AGRO LUXO: Grãos de café do Panamá são item de colecionador

No mercado de cafés especiais, por outro lado, não há um teto de preço

Nas terras altas da província de Chiquiri, no Panamá, crescem em meio à floresta alguns dos grãos de café mais caros do mundo. O recorde é da fazenda Lamastus Family’s Elida State. No dia 7 de setembro, a libra do grão verde foi leiloada a US$ 6.034, o que equivale a US$ 13.408 o quilo — mais de R$ 70 mil.

O valor enche os olhos não só de quem o compara (mesmo que inocentemente) aos cerca de R$ 15 que se paga num pacote de 500 gramas no supermercado brasileiro, como também dos que fazem parte do setor.

Bebida de ouro

“O dinheiro é bom porque conseguimos reinvestir na fazenda, mas o que é mais legal é que isso desperta curiosidade nas pessoas. Elas vão querer ler e conhecer”, afirma Wilford Lamastus Jr., produtor da quarta geração da família premiada que ainda comanda na Cidade do Panamá a cafeteria Sisu, visitada pela reportagem de Nossa em setembro.

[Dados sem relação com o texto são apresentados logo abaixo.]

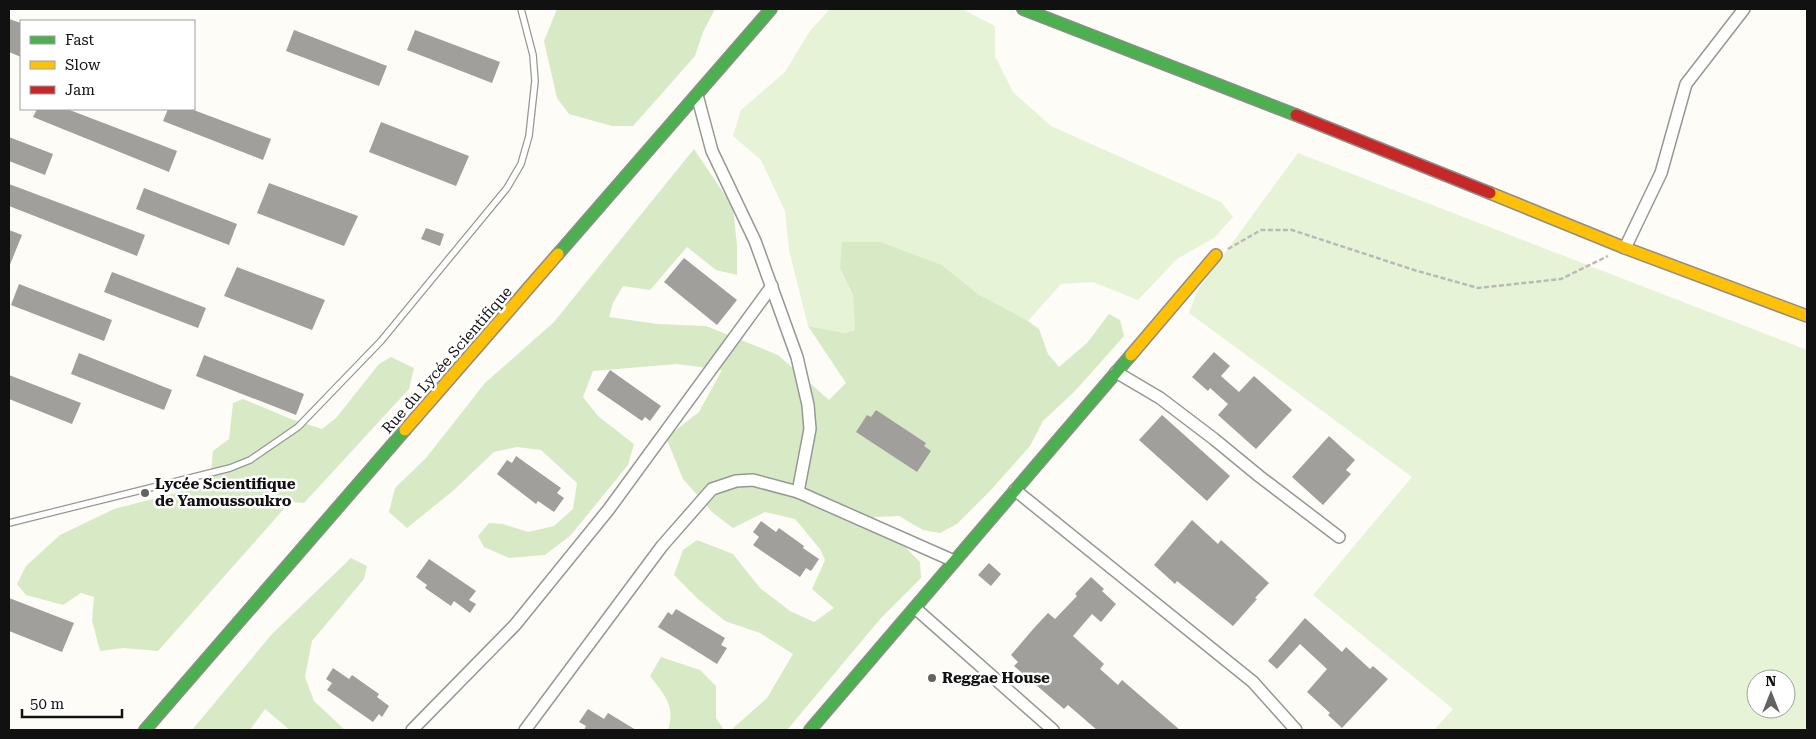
<svg xmlns="http://www.w3.org/2000/svg" width="1816" height="739" font-family="'Roboto Serif',serif">
<style>
.green{fill:#e7f3d7;fill-rule:evenodd}
.forest{fill:#d8eac5}
.building{fill:#a19f9c}
.lines{fill:none;stroke-linecap:round;stroke-linejoin:round}
.lane-casing{stroke:#979795;stroke-width:8}
.street-casing{stroke:#979795;stroke-width:14}
.fast-casing{stroke:#8e8d8b;stroke-width:14}
.slow-casing{stroke:#8e8d8b;stroke-width:14}
.jam-casing{stroke:#8e8d8b;stroke-width:14}
.path{stroke:#b9b9b8;stroke-width:2.5;stroke-dasharray:5 2.5;stroke-linecap:butt}
.lane{stroke:#fffffe;stroke-width:5.5}
.street{stroke:#fffffe;stroke-width:11}
.fast{stroke:#4caf50;stroke-width:11}
.slow{stroke:#ffc107;stroke-width:11}
.jam{stroke:#c62828;stroke-width:11}
.poi-dot{fill:#646362;stroke:#fff;stroke-width:2}
.labels{text-anchor:middle;dominant-baseline:central;stroke-width:5;stroke-linejoin:round;paint-order:stroke}
.street-label{font-size:15px;fill:#111;stroke:#fff}
.poi-label{font-size:15px;font-weight:bold;fill:#111;stroke:#fff;text-anchor:start}
</style>
<rect width="100%" height="100%" fill="#fdfcf7"/>
<g class="green">
<path d="M 830,9 L 962,9 L 995,26 L 995,56 L 1013,92 L 1051,126 L 1221,202 L 1233,217 L 1214,238 L 1177,259 L 1138,300 L 1093,282 L 1061,284 L 1028,321 L 978,294 L 942,265 L 881,242 L 840,268 L 853,295 L 855,330 L 845,333 L 808,326 L 789,250 L 785,211 L 761,160 L 733,136 L 741,110 L 785,72 L 810,31 Z"/>
<path d="M 1298,153 L 1807,350 L 1807,730 L 1434,730 L 1453,709 L 1313,595 L 1412,477 L 1189,313 L 1197,291 ZM 1756,679 L 1786,679 L 1786,709 L 1756,709 Z"/>
</g>
<g class="forest">
<path d="M 557,9 L 715,9 L 703,32 L 695,56 L 633,126 L 612,126 L 569,114 L 557,98 L 544,41 Z"/>
<path d="M 694,149 L 733,207 L 737,246 L 737,275 L 716,270 L 687,247 L 650,290 L 623,286 L 613,303 L 609,317 L 657,324 L 706,326 L 778,355 L 829,400 L 846,383 L 808,326 L 845,333 L 855,330 L 853,295 L 840,268 L 842,242 L 881,242 L 942,265 L 978,294 L 1028,321 L 1039,329 L 1048,354 L 1059,367 L 1087,343 L 1109,314 L 1120,320 L 1124,336 L 1075,391 L 1043,421 L 1030,446 L 990,491 L 957,524 L 940,533 L 923,530 L 899,516 L 874,517 L 872,532 L 904,546 L 920,562 L 921,578 L 881,618 L 787,730 L 731,730 L 767,698 L 793,654 L 760,633 L 725,621 L 698,599 L 674,575 L 683,550 L 697,540 L 733,554 L 760,588 L 790,611 L 814,622 L 834,608 L 812,589 L 825,560 L 820,549 L 795,519 L 765,512 L 733,528 L 713,513 L 683,479 L 667,440 L 672,433 L 699,412 L 722,370 L 677,364 L 593,371 L 583,397 L 598,416 L 634,444 L 628,465 L 570,536 L 545,555 L 509,558 L 484,547 L 478,536 L 489,523 L 503,524 L 528,532 L 554,526 L 573,509 L 577,483 L 541,450 L 517,447 L 494,452 L 454,490 L 407,528 L 389,512 L 395,488 L 426,458 L 485,383 L 554,322 Z"/>
<path d="M 391,357 L 414,368 L 409,389 L 304,503 L 290,502 L 158,651 L 123,648 L 100,651 L 92,620 L 94,597 L 81,593 L 63,605 L 26,595 L 17,584 L 26,566 L 60,535 L 114,509 L 210,484 L 213,451 L 229,439 L 233,403 L 243,399 L 291,419 L 322,429 L 336,418 L 379,364 Z"/>
<path d="M 351,558 L 367,566 L 364,579 L 312,641 L 305,677 L 314,701 L 345,730 L 290,730 L 265,709 L 250,730 L 192,730 L 272,634 Z"/>
<path d="M 661,657 L 700,670 L 716,686 L 716,718 L 724,730 L 668,730 C 676,706 664,694 650,676 Z"/>
</g>
<g class="building">
<path d="M 9,19 L 21,23 L 21,57 L 9,52 Z"/>
<path d="M 294,30 L 387,66 L 379,86 L 286,51 Z"/>
<path d="M 415,30 L 500,62 L 492,83 L 407,50 Z"/>
<path d="M 37,109 L 67,109 L 177,151 L 169,172 L 33,117 Z"/>
<path d="M 168,109 L 191,109 L 271,139 L 263,160 L 163,121 Z"/>
<path d="M 381,122 L 469,156 L 456,186 L 369,152 Z"/>
<path d="M 9,137 L 53,154 L 45,175 L 9,161 Z"/>
<path d="M 269,183 L 358,216 L 344,246 L 257,213 Z"/>
<path d="M 9,184 L 145,235 L 137,256 L 9,206 Z"/>
<path d="M 144,188 L 237,224 L 229,245 L 136,209 Z"/>
<path d="M 426,228 L 444,234 L 440,246 L 421,239 Z"/>
<path d="M 9,230 L 22,235 L 9,267 Z"/>
<path d="M 684,258 L 737,300 L 717,325 L 664,282 Z"/>
<path d="M 237,267 L 325,300 L 312,330 L 224,296 Z"/>
<path d="M 112,272 L 206,308 L 198,328 L 104,292 Z"/>
<path d="M 19,284 L 112,320 L 104,341 L 11,305 Z"/>
<path d="M 1214,352 L 1230,366 L 1221,376 L 1239,392 L 1254,376 L 1292,410 L 1256,449 L 1218,415 L 1228,404 L 1210,388 L 1208,391 L 1192,377 Z"/>
<path d="M 79,353 L 172,390 L 164,410 L 71,374 Z"/>
<path d="M 204,355 L 304,394 L 296,415 L 196,376 Z"/>
<path d="M 610,370 L 661,406 L 650,421 L 645,417 L 642,421 L 597,390 Z"/>
<path d="M 9,375 L 81,403 L 72,424 L 9,399 Z"/>
<path d="M 876,410 L 926,443 L 924,446 L 931,451 L 917,472 L 856,432 L 867,415 L 871,417 Z"/>
<path d="M 1162,415 L 1230,476 L 1207,501 L 1139,440 Z"/>
<path d="M 1329,436 L 1355,460 L 1346,470 L 1351,474 L 1323,505 L 1292,477 Z"/>
<path d="M 516,456 L 561,488 L 557,493 L 564,498 L 554,512 L 538,501 L 536,504 L 497,474 L 507,460 L 512,463 Z"/>
<path d="M 1192,520 L 1218,544 L 1221,540 L 1269,583 L 1255,598 L 1257,599 L 1233,626 L 1177,581 L 1175,584 L 1154,565 Z"/>
<path d="M 761,521 L 776,532 L 779,528 L 804,546 L 803,548 L 819,559 L 811,571 L 806,568 L 800,577 L 753,545 L 759,537 L 753,532 Z"/>
<path d="M 429,559 L 476,591 L 469,600 L 476,604 L 470,613 L 454,601 L 451,606 L 425,588 L 427,585 L 416,577 Z"/>
<path d="M 989,563 L 1001,574 L 991,586 L 978,575 Z"/>
<path d="M 1091,577 L 1104,589 L 1102,591 L 1116,604 L 1101,622 L 1092,614 L 1073,636 L 1104,664 L 1100,669 L 1118,685 L 1122,680 L 1180,730 L 1097,730 L 1068,705 L 1064,709 L 1014,666 L 1018,662 L 1011,655 L 1034,628 L 1048,613 L 1055,619 L 1077,596 L 1075,594 Z"/>
<path d="M 9,598 L 74,623 L 62,652 L 9,631 Z"/>
<path d="M 676,609 L 725,638 L 721,645 L 727,648 L 717,664 L 658,627 L 668,612 L 672,615 Z"/>
<path d="M 1305,618 L 1342,652 L 1346,647 L 1370,669 L 1373,666 L 1388,679 L 1342,728 L 1328,715 L 1330,713 L 1307,692 L 1327,669 L 1300,644 L 1277,669 L 1268,661 Z"/>
<path d="M 333,668 L 349,679 L 352,675 L 379,694 L 377,697 L 389,706 L 382,717 L 379,714 L 373,722 L 327,690 L 332,683 L 326,679 Z"/>
<path d="M 588,709 L 604,719 L 608,713 L 636,730 L 584,730 L 586,726 L 579,722 Z"/>
</g>
<g class="lines">
<defs>
<path id="lane" d="M 9,523 L 230,468 L 250,460 L 298,427 L 381,341 L 507,188 L 521,164 L 529,136 L 535,81 L 533,55 L 521,9"/>
<g id="street">
<path d="M 697,95 L 712,151 L 755,241 L 797,357 L 808,405 L 810,429 L 798,492"/>
<path d="M 1625,248 L 1661,173 L 1686,84 L 1744,9"/>
<path d="M 1116,372 L 1160,398 L 1214,439 L 1259,476 L 1339,537"/>
<path d="M 1015,490 L 1253,682 L 1296,730"/>
<path d="M 915,608 L 1053,730"/>
<path d="M 412,730 L 515,625 L 609,509 L 772,286"/>
<path d="M 525,730 L 662,546 L 712,489 L 736,481 L 753,480 L 798,492 L 954,561"/>
</g>
<g id="fast">
<path d="M 1023,9 L 1296,115"/>
<path d="M 558,254 L 771,9"/>
<path d="M 145,730 L 405,430"/>
<path d="M 810,730 L 1131,355"/>
</g>
<g id="slow">
<path d="M 1490,193 L 1625,248 L 1807,316"/>
<path d="M 1131,355 L 1216,255"/>
<path d="M 405,430 L 558,254"/>
</g>
<path id="jam" d="M 1296,115 L 1490,193"/>
</defs>
<use href="#lane" class="lane-casing"/>
<use href="#street" class="street-casing"/>
<use href="#fast" class="fast-casing"/>
<use href="#slow" class="slow-casing"/>
<use href="#jam" class="jam-casing"/>
<path class="path" d="M 1228,249 L 1261,230 L 1292,230 L 1414,270 L 1478,288 L 1561,279 L 1608,256"/>
<use href="#lane" class="lane"/>
<use href="#street" class="street"/>
<use href="#fast" class="fast"/>
<use href="#slow" class="slow"/>
<use href="#jam" class="jam"/>
</g>
<g class="poi-dot">
<circle cx="145" cy="493" r="5"/>
<circle cx="932" cy="678" r="5"/>
</g>
<g class="labels">
<g class="street-label">
<text transform="translate(447 360) rotate(-49)">Rue du Lycée Scientifique</text>
</g>
<g class="poi-label">
<text x="155" y="484">Lycée Scientifique<tspan x="155" dy="17">de Yamoussoukro</tspan></text>
<text x="942" y="678">Reggae House</text>
</g>
</g>
<rect width="1816" height="739" fill="none" stroke="#111111" stroke-width="20"/>
<rect x="20" y="20" width="175" height="90" fill="#ffffff" stroke="#a0a0a0"/>
<rect x="30" y="36" width="25" height="8" fill="#4caf50" stroke="#a0a0a0"/>
<text x="65" y="45" font-size="15" fill="#111111">Fast</text>
<rect x="30" y="61" width="25" height="8" fill="#ffc107" stroke="#a0a0a0"/>
<text x="65" y="70" font-size="15" fill="#111111">Slow</text>
<rect x="30" y="86" width="25" height="8" fill="#c62828" stroke="#a0a0a0"/>
<text x="65" y="95" font-size="15" fill="#111111">Jam</text>
<g transform="translate(1771 694)"><circle r="24" fill="#ffffff" stroke="#a0a0a0"/>
<path d="M0-4L9 19L0 12L-9 19Z" fill="#646362"/>
<text y="-8" font-size="14" font-weight="bold" text-anchor="middle" fill="#111111">N</text>
</g>
<path d="M22 709v8h100v-8" fill="none" stroke="#111111" stroke-width="2.5"/>
<text x="30" y="709" font-size="15" fill="#111111" stroke="#ffffff" stroke-width="4" paint-order="stroke">50 m</text>
</svg>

O principal motivo que permitiu o país latino, que antes penava para disputar o mercado de commodity com gigantes como o Brasil, tornar-se um dos mais relevantes — e valorizados$s$ — produtores é a planta geisha.

Trata-se de uma variedade rara de café, de origem etíope. Não cresce em qualquer ambiente, possui características sensoriais específicas e dá origem a um café que parece chá, no melhor dos sentidos. Além da cor, possível de notar nas fotos da matéria, a semelhança passa pelo sabor. Imagine assim: em vez do amargor daquele cafezinho preto, preto, a bebida traz um dulçor suave que dispensa qualquer açúcar. Junto disso, exala aromas delicados, de flores, como jasmim e hibisco, e frutas, tipo pêssego e ameixa.

“O geisha é único. Principalmente o panamenho”, diz Boram Um, considerado um dos quinze melhores baristas do mundo e à frente da marca paulistana Um Coffee Co.

Wilford Jr., é claro, concorda:

Certamente, o geisha será para o café o que o bordeaux é para o vinho. Nem todo mundo poderá provar, mas vão saber o seu valor”.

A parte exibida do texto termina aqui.